* **EXTRAIT DE SOURCE**:

══════════════════════════════

Monsieur le Président,

  Par nos engagements culturels, artistiques et citoyens, nous sommes fidèlement attachés à la politique culturelle française que nous entendons voir se développer selon le principe d’invention de la perpétuelle ouverture. Or, nous constatons que cette démarche après avoir marqué le pas connaît notamment par la politique budgétaire de notre pays une situation s’aggravant de jour en jour. Beaucoup de ce qui avait été construit patiemment se fissure, voire se casse et risque même de disparaître. Le patrimoine dans sa diversité, le spectacle vivant dans son pluralisme, l’écriture, les arts plastiques, les arts de l’image et l’action culturelle sont en danger.

Faute de crédits suffisants, de personnels, de négociations, de considération et de reconnaissance du travail humain, du respect des métiers, se répandent des malaises, des souffrances, des colères. Le Ministère de la Culture risque de n’être plus le grand intercesseur entre les artistes et les citoyens. Il perd son pouvoir d’éclairer, d’illuminer. Les collectivités territoriales, dont le rôle est devenu immense en culture et en art,  voient leurs finances brutalisées et réduites par Bercy. L’Europe continue d’avoir une médiocre politique culturelle alors même qu’elle négocie avec les Etats-Unis un Traité de libre échange, gravissime pour la culture. Google, l’un des accapareurs des nouvelles technologies à civiliser, limite les citoyens à n’être que des consommateurs et s’installe en Irlande pour ne pas avoir à payer d’impôts en France.

══════════════════════════════

* **TÂCHES ET EXERCICES**:
A – D'après la lettre sur la politique culturelle, dans quel pays Google s'installe-t-il pour éviter de payer des impôts en France ?
B – Traduisez en anglais cette phrase de la lettre sur la politique culturelle : « Le Ministère de la Culture risque de n’être plus le grand intercesseur entre les artistes et les citoyens. »

══════════════════════════════

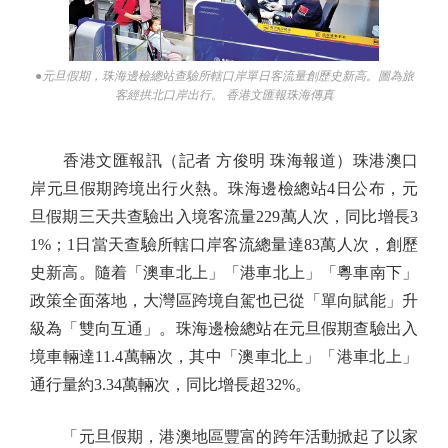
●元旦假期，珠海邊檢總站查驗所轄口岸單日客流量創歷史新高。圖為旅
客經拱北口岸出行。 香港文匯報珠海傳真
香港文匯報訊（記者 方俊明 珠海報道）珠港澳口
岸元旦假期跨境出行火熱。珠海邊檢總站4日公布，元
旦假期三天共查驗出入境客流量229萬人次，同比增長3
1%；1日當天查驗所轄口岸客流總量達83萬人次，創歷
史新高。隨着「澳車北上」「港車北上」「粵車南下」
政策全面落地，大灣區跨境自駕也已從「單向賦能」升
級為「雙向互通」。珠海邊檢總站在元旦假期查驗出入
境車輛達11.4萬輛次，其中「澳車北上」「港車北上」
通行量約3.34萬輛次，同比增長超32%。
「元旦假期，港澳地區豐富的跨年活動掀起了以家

══════════════════════════════

* **CORRIGÉ DES EXERCICES**:
A – En Irlande.

B – The Ministry of Culture risks no longer being the great intermediary between artists and citizens.